--- Start ---

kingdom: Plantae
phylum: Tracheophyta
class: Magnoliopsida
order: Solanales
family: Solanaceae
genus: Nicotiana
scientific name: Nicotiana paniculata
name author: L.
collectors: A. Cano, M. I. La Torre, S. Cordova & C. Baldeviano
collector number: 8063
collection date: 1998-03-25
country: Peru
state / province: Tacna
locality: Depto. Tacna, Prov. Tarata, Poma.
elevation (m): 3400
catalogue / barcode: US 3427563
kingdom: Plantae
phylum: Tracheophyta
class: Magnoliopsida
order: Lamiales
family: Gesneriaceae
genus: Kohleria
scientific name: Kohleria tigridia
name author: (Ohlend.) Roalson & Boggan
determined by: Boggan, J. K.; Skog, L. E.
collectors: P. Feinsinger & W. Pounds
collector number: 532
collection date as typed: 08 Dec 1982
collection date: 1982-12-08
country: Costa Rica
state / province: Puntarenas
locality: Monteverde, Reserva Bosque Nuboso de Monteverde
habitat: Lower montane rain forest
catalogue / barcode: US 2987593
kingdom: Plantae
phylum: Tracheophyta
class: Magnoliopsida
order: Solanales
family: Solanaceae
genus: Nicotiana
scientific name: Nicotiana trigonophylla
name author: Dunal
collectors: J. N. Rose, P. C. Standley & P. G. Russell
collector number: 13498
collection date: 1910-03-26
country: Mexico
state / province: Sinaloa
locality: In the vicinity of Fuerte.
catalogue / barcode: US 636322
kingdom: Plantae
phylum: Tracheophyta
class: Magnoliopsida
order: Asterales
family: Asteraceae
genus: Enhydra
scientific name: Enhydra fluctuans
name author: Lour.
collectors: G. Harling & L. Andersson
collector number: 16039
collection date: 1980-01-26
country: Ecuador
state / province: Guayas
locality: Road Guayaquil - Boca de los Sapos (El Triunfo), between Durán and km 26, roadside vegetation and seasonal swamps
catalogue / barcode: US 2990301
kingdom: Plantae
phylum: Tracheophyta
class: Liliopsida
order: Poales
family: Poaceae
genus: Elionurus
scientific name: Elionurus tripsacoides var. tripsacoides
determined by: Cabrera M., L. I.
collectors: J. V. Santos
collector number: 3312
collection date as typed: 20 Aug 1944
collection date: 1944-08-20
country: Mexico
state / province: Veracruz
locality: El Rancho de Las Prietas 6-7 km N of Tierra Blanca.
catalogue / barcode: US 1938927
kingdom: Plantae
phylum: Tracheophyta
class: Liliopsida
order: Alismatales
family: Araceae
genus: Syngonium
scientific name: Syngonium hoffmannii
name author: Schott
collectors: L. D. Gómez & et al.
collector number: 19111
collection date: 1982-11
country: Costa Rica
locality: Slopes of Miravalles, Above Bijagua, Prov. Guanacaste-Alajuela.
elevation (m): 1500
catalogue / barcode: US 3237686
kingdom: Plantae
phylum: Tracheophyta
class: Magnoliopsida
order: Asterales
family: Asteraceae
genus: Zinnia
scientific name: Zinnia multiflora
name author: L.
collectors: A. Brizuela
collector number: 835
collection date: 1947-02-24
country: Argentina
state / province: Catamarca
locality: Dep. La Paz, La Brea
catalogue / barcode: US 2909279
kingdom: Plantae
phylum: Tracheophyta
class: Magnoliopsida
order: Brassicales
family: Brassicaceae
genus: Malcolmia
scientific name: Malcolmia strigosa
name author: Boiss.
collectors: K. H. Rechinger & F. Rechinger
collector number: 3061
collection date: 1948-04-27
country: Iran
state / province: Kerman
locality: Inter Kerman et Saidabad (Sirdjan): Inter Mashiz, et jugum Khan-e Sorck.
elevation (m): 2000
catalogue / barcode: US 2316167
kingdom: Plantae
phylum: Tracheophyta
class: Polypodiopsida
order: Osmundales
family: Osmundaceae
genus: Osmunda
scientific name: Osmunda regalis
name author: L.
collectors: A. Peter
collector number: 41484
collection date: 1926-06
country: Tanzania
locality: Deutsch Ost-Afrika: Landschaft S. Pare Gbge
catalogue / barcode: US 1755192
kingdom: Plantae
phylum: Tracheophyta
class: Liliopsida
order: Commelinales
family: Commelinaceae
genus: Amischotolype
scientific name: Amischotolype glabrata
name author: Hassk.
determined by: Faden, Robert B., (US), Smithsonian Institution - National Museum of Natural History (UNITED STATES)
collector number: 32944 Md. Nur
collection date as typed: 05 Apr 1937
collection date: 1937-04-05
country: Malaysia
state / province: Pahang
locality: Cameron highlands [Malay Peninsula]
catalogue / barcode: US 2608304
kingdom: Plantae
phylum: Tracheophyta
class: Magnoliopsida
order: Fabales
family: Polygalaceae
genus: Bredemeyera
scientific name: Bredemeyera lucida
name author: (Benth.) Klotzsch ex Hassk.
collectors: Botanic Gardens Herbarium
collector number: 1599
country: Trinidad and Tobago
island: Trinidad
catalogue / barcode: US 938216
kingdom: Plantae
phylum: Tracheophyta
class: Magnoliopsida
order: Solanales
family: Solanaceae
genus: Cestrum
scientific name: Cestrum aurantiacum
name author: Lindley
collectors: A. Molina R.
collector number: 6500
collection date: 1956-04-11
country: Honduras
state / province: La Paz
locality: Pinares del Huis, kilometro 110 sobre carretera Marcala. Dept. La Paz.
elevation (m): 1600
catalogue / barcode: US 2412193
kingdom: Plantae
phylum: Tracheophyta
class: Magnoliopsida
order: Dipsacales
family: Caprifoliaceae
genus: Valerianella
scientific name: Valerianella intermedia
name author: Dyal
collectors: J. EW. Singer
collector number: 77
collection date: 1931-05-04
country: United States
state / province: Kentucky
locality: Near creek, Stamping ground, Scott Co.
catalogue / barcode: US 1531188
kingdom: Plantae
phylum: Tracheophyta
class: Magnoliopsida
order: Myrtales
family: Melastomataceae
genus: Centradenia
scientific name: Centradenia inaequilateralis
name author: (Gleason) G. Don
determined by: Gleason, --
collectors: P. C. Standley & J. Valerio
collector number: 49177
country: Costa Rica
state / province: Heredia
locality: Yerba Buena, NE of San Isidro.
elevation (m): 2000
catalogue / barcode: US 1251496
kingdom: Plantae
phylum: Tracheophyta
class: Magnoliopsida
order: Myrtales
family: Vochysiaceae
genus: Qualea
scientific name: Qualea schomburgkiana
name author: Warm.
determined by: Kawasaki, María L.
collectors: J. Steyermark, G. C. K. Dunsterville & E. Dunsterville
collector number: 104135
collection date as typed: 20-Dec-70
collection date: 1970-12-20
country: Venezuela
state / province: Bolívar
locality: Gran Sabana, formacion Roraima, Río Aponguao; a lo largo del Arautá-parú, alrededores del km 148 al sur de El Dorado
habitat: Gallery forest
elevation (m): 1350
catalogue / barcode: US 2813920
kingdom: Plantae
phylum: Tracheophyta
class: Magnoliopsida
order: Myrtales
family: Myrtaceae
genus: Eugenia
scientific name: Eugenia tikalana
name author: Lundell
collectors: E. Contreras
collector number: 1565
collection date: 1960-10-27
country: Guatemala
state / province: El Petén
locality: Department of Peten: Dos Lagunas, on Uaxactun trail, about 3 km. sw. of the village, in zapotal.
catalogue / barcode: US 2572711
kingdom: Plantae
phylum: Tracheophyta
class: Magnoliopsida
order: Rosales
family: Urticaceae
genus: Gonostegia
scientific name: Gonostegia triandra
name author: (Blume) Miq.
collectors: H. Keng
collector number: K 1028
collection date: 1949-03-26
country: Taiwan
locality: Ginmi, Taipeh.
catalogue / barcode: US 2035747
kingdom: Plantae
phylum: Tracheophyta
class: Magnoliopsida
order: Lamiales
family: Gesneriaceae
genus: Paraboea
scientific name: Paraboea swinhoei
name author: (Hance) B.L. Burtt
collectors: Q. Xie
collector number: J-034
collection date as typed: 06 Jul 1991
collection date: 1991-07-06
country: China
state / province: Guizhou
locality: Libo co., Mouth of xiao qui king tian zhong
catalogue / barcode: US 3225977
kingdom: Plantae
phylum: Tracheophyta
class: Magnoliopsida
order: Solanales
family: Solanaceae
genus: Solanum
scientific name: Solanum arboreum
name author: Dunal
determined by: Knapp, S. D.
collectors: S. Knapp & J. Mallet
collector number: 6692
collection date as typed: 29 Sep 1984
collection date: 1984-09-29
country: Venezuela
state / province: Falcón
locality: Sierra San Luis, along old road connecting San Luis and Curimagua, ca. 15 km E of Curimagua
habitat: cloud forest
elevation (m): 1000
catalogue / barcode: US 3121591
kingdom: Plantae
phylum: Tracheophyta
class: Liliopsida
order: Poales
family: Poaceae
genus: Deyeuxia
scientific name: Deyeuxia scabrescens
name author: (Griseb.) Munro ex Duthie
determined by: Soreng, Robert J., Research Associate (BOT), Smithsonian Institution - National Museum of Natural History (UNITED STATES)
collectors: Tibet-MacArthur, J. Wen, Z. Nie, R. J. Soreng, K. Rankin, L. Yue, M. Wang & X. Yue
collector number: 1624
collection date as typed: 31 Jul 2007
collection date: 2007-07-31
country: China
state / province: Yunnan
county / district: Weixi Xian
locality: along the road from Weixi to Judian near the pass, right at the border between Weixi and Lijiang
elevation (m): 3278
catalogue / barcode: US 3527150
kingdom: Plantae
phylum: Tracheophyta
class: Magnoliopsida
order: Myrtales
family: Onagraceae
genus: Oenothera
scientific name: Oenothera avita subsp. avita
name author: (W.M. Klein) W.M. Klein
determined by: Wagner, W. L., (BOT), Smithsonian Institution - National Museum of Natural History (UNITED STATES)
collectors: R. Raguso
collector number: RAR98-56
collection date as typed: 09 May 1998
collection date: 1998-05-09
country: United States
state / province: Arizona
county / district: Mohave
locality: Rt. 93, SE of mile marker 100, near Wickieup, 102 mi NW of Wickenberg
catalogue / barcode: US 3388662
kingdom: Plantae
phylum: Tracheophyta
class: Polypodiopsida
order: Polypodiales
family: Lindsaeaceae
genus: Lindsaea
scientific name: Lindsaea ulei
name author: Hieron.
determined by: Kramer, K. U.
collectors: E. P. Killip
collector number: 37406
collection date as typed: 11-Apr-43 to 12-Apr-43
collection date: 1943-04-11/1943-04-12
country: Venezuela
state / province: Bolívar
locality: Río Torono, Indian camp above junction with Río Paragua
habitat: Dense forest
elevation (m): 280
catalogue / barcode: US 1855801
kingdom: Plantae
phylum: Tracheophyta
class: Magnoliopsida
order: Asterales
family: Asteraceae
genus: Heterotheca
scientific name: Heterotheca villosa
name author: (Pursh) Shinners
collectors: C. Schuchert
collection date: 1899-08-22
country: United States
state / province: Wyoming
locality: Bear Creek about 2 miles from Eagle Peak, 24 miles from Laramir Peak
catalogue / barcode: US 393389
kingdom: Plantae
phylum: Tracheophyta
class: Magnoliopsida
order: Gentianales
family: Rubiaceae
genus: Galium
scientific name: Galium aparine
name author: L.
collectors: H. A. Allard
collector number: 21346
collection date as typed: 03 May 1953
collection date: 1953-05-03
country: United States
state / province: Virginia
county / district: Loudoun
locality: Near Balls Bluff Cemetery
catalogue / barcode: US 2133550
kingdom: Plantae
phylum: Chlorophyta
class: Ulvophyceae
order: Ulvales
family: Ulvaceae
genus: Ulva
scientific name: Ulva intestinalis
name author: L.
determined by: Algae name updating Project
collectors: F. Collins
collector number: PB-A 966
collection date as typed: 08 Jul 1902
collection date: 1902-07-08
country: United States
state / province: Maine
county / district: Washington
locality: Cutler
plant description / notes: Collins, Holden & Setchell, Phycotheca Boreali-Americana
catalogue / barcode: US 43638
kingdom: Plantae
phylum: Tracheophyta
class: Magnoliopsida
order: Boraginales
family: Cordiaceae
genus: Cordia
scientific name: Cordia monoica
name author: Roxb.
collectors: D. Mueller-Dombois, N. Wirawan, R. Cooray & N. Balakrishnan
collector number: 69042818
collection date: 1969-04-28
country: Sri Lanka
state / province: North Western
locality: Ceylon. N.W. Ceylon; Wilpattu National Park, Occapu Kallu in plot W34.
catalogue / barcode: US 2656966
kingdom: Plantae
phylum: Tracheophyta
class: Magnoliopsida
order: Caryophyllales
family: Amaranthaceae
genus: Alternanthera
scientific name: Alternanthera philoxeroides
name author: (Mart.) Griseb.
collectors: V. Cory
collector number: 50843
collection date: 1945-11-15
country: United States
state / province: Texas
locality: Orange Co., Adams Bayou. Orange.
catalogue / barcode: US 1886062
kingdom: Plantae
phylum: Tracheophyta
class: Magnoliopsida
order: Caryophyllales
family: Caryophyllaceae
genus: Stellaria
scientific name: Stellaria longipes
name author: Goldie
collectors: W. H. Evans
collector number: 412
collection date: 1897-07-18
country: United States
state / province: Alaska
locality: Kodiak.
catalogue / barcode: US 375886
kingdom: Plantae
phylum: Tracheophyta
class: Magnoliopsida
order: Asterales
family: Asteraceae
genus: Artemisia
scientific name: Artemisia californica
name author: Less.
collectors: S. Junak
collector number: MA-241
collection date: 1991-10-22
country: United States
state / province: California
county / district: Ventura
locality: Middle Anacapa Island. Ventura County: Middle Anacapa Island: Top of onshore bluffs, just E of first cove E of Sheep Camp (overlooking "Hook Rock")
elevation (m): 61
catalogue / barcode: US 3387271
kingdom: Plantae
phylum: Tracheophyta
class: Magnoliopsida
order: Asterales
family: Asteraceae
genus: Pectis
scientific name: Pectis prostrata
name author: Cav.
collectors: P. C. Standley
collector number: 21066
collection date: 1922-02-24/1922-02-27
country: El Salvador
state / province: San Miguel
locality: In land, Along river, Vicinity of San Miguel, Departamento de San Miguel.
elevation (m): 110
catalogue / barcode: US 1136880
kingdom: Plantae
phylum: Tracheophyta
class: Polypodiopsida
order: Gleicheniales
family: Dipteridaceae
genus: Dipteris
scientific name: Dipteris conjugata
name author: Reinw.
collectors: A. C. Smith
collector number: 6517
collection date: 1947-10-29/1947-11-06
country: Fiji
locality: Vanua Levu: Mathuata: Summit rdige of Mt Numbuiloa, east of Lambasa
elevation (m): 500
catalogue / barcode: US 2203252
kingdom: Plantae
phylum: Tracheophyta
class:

--- End ---

**Task to complete**
Return, without any change, the stretch of lines above from the line containing "scientific name: Syngonium hoffmannii" through the line containing "locality: Dep. La Paz, La Brea", with both of those lines included.

**Response to the task**
scientific name: Syngonium hoffmannii
name author: Schott
collectors: L. D. Gómez & et al.
collector number: 19111
collection date: 1982-11
country: Costa Rica
locality: Slopes of Miravalles, Above Bijagua, Prov. Guanacaste-Alajuela.
elevation (m): 1500
catalogue / barcode: US 3237686
kingdom: Plantae
phylum: Tracheophyta
class: Magnoliopsida
order: Asterales
family: Asteraceae
genus: Zinnia
scientific name: Zinnia multiflora
name author: L.
collectors: A. Brizuela
collector number: 835
collection date: 1947-02-24
country: Argentina
state / province: Catamarca
locality: Dep. La Paz, La Brea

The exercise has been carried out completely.